The Mesolithic hut at Howick, Northumberland, dated to 7800 BC, overlooking the modern day coastline (Source: University of Newcastle Howick Project).

They uncovered 3 distinct phases of a single circular hut building, with construction starting from 7800 BC and in-habitation potentially lasting a century or more, with evidence of post holes and successive lenses of debris.  It is not yet known whether the site was occupied permanently, semi-permanently or seasonally.  A total of 18,000 pieces of flint were recovered from the site, and whilst only a small fraction of these were on show at the Great North, it was nonetheless stimulating to be looking at the evidence and artefacts from one of the earliest domestic sites in the UK.  A large amount of burnt hazelnuts were found with a small number of hearths, indicating that this food group were specifically targeted for food, alongside probable food sources such as seals from along the coastal area.  The site was carefully investigated during the excavation period and subsequent analysis; this included test pitting, sediment coring, soil analysis and geomorphological characterisation, as well as extensive radiocarbon dating of various deposits found in the main extensive open area excavation.

Careful excavations such as this help to add to the picture of Mesolithic life in Britain.  In a recent article written by the project team at Star Carr, a famous waterlogged Mesolithic site in the Vale of Pickering in North Yorkshire, Conneller et al. (2012) suggest that the site was actually quite extensive with evidence of a least one hut, and a significant amount of work had gone into constructing the site.  They also suggest that the long held view of the European Mesolithic as proliferated with ‘small groups’ of people may have had their rationale in the small excavations of archaeologists’ themselves (Conneller et al. 2012: 1004).

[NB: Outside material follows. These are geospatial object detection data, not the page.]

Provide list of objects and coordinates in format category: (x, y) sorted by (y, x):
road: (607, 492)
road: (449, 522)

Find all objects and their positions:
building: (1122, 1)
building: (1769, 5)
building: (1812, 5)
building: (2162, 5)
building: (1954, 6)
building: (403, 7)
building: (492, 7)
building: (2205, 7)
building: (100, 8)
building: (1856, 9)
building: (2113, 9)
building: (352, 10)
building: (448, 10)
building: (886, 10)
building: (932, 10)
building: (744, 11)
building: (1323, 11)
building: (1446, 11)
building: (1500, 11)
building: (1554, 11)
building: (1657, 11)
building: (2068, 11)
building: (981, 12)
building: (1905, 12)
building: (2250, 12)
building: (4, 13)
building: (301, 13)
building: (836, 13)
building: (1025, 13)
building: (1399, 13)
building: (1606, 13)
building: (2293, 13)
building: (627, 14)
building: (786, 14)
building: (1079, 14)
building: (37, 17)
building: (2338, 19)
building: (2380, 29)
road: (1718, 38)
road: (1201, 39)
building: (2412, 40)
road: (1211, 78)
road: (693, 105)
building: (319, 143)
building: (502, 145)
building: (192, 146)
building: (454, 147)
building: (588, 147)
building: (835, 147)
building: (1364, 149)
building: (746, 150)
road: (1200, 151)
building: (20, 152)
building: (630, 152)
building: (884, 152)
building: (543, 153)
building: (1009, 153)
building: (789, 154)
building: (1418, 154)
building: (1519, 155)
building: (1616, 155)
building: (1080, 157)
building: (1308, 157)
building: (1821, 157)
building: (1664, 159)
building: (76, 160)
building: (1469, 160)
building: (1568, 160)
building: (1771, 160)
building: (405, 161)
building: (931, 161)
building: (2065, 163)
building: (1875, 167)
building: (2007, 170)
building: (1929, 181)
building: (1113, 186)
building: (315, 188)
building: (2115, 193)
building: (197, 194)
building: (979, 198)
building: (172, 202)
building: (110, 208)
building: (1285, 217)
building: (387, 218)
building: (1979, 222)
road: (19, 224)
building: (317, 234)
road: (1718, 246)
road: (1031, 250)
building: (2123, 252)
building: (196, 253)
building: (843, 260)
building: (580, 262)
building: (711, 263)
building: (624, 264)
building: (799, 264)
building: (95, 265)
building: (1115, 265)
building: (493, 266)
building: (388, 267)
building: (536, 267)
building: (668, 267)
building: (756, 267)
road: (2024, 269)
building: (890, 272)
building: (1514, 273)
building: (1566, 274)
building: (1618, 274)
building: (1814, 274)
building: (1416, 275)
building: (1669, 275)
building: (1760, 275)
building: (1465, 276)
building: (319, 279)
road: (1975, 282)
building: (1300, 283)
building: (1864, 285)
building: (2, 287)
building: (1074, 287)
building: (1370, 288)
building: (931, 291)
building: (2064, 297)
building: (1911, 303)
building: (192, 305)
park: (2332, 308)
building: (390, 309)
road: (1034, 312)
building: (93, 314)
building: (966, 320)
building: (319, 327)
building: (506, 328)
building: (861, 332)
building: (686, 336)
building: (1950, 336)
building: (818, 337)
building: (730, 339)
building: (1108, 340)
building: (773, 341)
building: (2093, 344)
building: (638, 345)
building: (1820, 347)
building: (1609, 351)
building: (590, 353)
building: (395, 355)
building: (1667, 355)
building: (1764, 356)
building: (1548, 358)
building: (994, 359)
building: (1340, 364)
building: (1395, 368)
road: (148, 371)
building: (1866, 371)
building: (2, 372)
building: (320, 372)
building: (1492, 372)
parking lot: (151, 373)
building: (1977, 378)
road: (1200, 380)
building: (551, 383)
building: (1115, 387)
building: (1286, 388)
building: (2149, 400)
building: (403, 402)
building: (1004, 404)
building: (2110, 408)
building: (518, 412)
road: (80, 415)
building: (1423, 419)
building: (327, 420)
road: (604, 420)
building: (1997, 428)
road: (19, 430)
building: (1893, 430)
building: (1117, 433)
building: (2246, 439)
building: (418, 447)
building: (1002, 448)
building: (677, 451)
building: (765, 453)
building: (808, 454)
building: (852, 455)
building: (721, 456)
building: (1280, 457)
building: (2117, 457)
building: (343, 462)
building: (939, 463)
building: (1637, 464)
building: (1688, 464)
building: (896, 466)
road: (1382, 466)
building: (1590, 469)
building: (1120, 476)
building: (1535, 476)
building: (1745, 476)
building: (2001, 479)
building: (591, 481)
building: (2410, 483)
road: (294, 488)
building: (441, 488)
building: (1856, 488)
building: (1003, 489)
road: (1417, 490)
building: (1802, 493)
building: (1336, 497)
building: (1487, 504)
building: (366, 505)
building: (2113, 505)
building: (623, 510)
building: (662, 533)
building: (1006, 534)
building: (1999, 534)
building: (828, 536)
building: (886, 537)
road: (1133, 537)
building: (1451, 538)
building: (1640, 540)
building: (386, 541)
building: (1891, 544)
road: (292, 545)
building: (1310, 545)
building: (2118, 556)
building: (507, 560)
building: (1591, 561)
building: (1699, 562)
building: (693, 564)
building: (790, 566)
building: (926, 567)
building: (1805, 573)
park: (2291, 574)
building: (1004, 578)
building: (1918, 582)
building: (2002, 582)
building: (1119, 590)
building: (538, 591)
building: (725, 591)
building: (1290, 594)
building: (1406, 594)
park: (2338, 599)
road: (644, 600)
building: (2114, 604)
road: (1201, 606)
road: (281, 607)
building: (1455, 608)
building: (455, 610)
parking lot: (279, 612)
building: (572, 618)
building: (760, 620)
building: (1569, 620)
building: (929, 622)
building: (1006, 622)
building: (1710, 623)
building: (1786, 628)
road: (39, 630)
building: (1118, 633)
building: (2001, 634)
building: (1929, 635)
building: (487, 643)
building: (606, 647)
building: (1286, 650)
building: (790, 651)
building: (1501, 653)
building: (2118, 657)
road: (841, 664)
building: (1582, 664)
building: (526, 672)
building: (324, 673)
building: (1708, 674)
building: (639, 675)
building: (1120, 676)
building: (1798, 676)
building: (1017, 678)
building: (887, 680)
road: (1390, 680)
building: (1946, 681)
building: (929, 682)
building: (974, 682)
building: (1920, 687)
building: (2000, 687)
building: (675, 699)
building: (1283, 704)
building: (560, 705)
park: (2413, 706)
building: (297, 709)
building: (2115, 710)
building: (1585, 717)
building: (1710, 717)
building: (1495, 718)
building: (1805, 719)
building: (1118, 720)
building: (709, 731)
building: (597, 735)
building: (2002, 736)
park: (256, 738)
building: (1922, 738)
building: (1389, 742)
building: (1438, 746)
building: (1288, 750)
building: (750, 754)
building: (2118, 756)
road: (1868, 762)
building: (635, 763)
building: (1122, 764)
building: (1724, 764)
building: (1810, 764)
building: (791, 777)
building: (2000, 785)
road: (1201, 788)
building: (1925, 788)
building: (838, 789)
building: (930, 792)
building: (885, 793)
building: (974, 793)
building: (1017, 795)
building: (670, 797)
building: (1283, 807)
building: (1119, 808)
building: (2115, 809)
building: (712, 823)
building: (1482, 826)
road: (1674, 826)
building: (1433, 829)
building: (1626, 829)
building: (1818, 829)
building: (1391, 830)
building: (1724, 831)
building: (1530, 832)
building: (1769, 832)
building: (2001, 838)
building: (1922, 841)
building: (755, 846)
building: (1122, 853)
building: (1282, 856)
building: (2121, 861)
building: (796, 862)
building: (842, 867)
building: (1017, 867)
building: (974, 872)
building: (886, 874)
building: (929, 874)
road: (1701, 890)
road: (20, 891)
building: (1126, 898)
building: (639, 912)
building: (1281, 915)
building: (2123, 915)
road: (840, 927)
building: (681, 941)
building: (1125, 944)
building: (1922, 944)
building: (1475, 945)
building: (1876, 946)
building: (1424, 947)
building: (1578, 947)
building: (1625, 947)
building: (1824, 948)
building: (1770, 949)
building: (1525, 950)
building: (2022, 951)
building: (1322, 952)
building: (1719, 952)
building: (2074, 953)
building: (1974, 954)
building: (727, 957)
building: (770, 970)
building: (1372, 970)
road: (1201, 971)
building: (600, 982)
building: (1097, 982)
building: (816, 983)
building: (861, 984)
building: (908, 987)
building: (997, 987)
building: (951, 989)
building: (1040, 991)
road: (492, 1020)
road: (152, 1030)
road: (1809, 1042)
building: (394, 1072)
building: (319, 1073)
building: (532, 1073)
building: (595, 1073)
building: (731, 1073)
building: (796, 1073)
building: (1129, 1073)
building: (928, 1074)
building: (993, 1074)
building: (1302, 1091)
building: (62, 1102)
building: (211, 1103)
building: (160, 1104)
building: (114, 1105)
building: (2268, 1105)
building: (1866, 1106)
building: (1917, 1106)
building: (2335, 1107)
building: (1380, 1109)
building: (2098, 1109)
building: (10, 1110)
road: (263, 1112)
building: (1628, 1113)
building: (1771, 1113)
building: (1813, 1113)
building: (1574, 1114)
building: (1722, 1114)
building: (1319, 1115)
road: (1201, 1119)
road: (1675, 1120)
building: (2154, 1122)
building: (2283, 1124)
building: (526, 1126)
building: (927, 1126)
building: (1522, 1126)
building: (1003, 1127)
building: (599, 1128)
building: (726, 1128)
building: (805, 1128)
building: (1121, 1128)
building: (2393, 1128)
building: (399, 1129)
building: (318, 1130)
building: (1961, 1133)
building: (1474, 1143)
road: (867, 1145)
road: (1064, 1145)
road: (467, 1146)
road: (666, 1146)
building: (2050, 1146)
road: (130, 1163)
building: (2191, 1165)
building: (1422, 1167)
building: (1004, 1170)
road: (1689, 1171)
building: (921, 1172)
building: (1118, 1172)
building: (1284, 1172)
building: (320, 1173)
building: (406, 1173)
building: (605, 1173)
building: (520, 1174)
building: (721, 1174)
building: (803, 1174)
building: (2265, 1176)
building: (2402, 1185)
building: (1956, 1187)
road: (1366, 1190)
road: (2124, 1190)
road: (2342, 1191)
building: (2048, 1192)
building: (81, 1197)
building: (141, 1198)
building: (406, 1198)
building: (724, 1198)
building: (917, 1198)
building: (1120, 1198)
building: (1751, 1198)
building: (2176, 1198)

These are interesting projects, especially in highlighting the varied archaeological finds of Northern England.  In my hometown alone I have a petrified Upper Palaeolithic/Mesolithic forest located just off the coast, a complex of Bronze Age, Iron Age and Romano-British centres spanning nearly a thousand years nearly on my doorstep, an important early Anglo-Saxon centre of Christianity near the coast, not to mention the important Medieval and Post-Medieval trading sites.  It should be remembered that museums are integral to displaying and housing a wide range of collections for the benefit of both the public and the researcher, not to mention commercial construction companies.